Ибо в течение моей краткой жизни в царстве света слабела восприимчивость моих нервов, но произошли и другие перемены. Мир все менее загадочен. Я больше не испытываю детского удивления, глядя в ночное небо, усыпанное звездами. Мое выдающееся рвение в учебе, отмеченное профессором Даумером и многими гостями, постепенно уступает место ровному разумному прилежанию. Моя память, поначалу изумлявшая мир, не отличается от обычной.

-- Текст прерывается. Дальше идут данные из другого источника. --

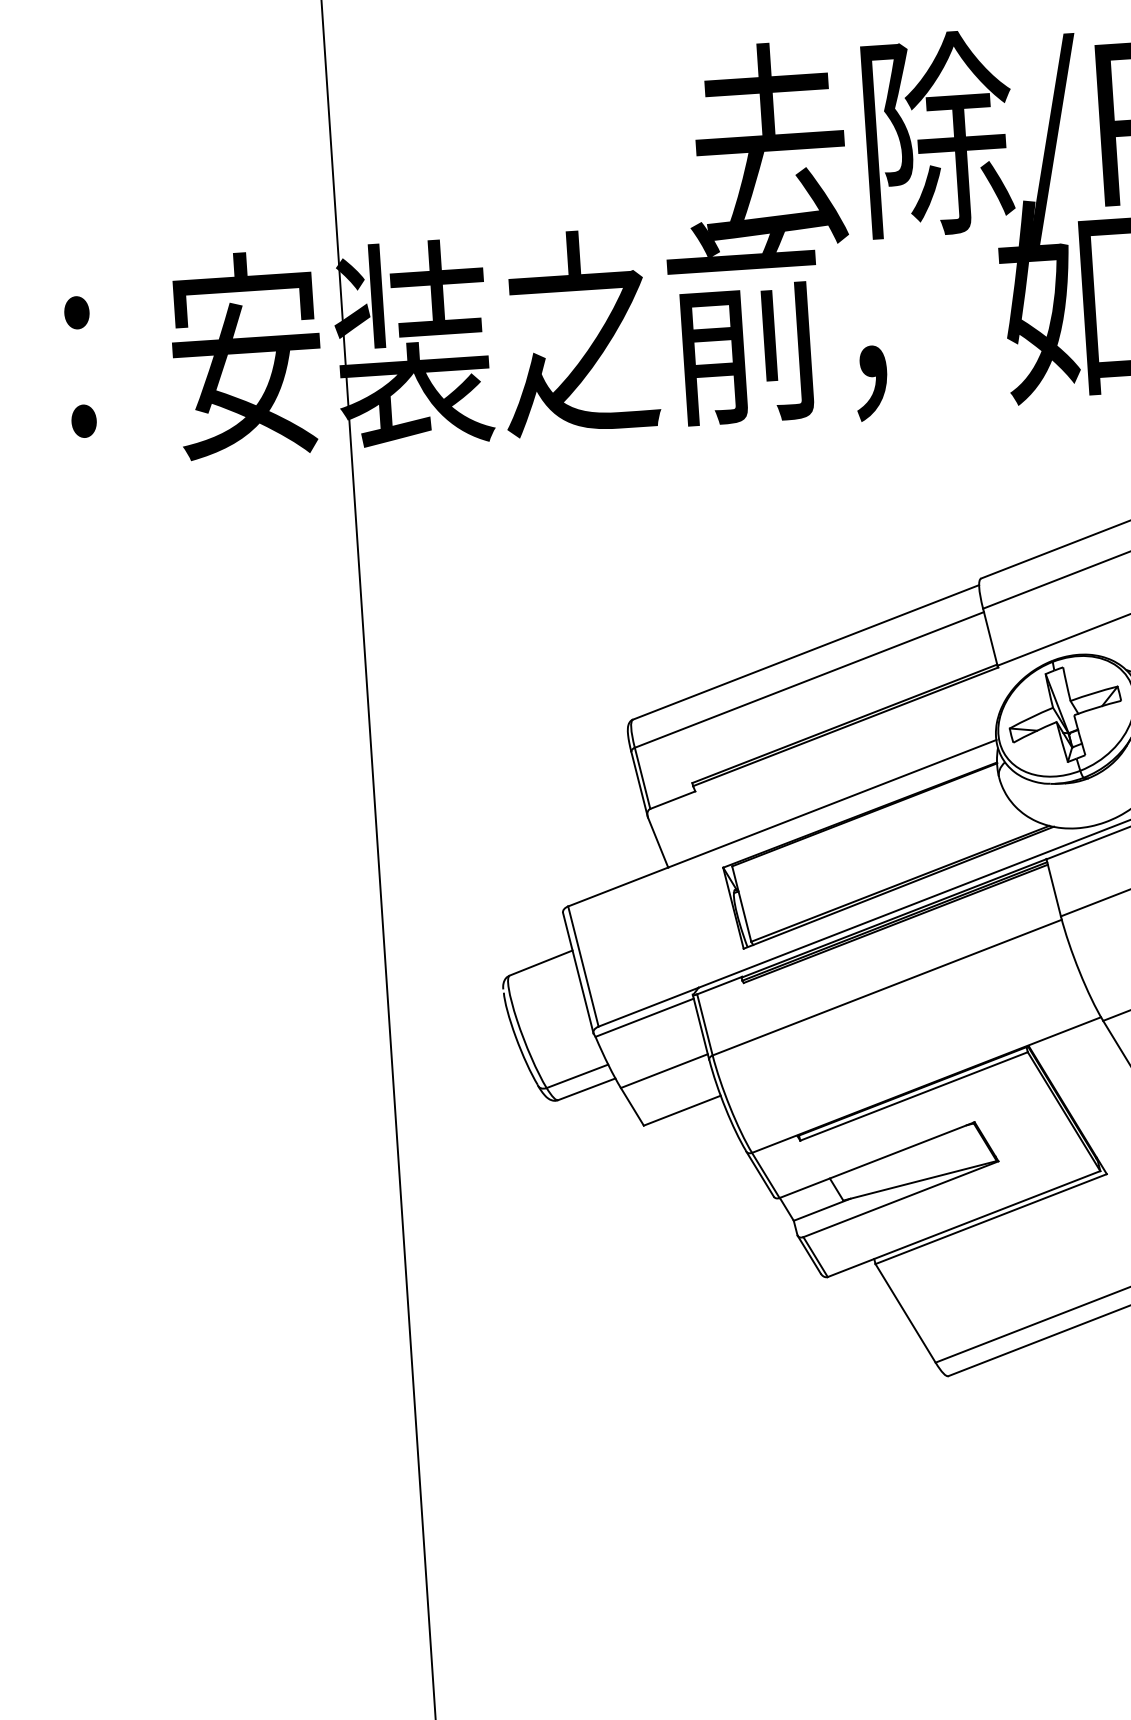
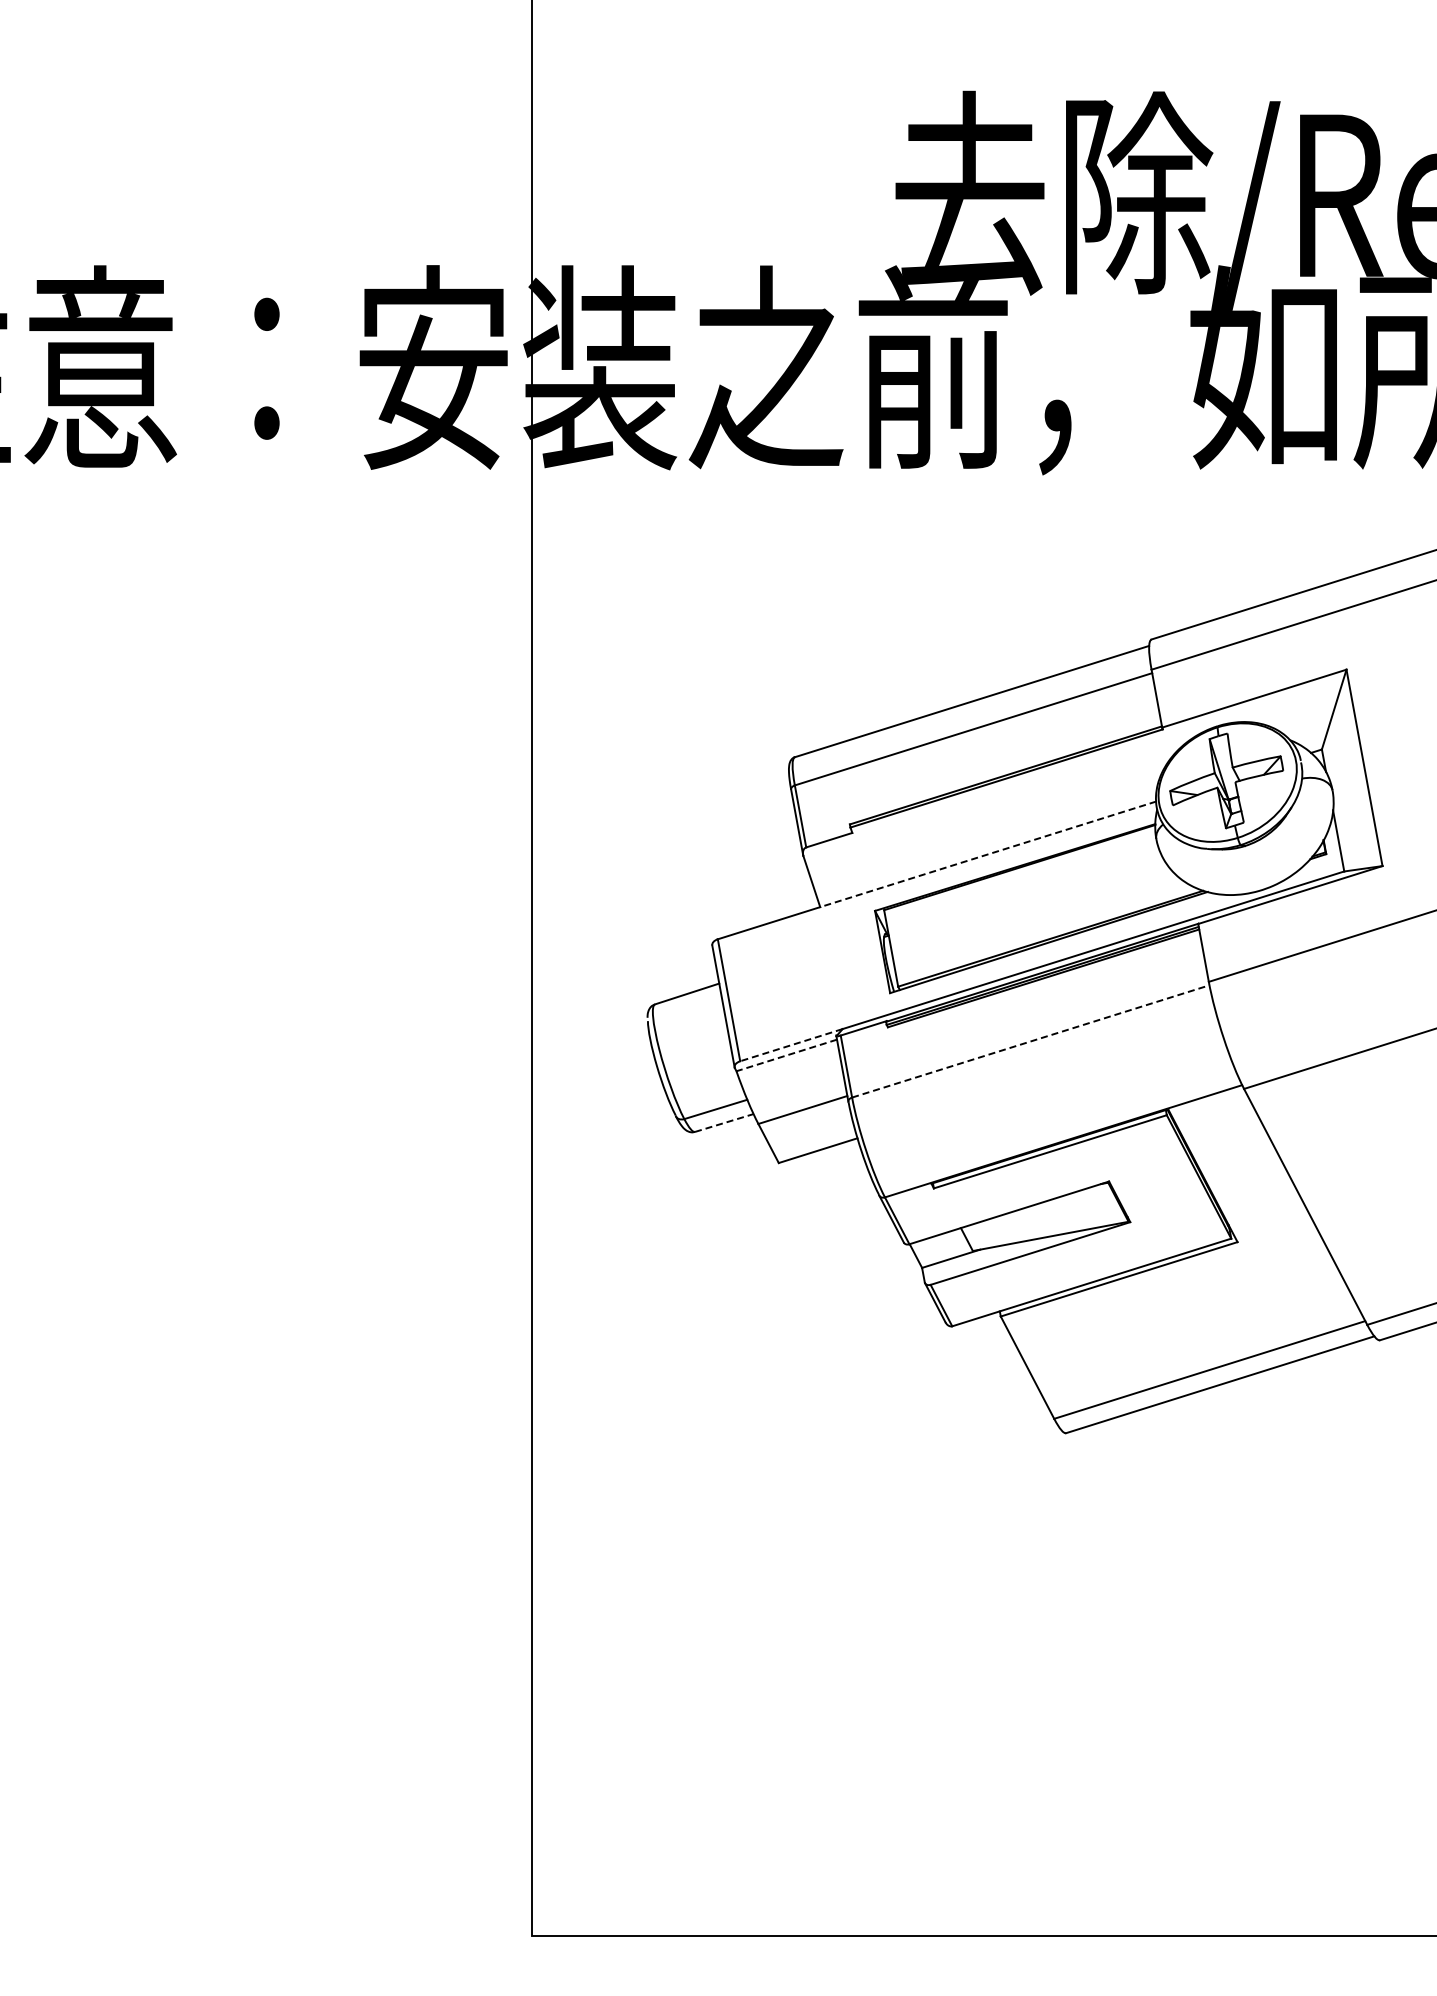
line: (831, 803) -> (987, 854), solid -> dashed
line: (887, 987) -> (1031, 1041), solid -> dashed
line: (648, 1007) -> (791, 1045), solid -> dashed
line: (644, 1017) -> (786, 1055), solid -> dashed
line: (587, 1089) -> (724, 1123), solid -> dashed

Обнаруживая, что чего-то не знаю, я выясняю то, что необходимо, – не более того. Многие отмечали мою практичность, развитый здравый смысл. Мне говорят, что у меня по-прежнему детский взгляд, печальная и горестная улыбка; перед зеркалом я надеваю иные маски. Моя речь, пусть пока не идеальная, менее груба, без резких сбивок; больше всего я люблю общеупотребимые слова, знакомые фразы, что прячут меня теплой тенью. Порой мне кажется, будто я медленно стираю себя, чтобы явился некто другой, тот, о ком тоскую, кто непохож на меня. Потом я думаю о своем убийце, чье дыхание затылком чувствую по ночам. Может быть, он, темный шептун, осуществит заветную мою мечту? Ибо когда нож, что уже рвется ко мне, погрузится мне в грудь, я наконец больше не буду знать, каково быть Каспаром, и навек оставлю его далеко позади.

Спасибо, что выслушали меня. Если во время своего выступления я чем-то обидел вас, пожалуйста, простите бедного Каспара Хаузера, кто не обидит и ничтожнейшего насекомого, копошащегося в навозе, – и уж тем более вас, дамы и господа, жители Нюрнберга [].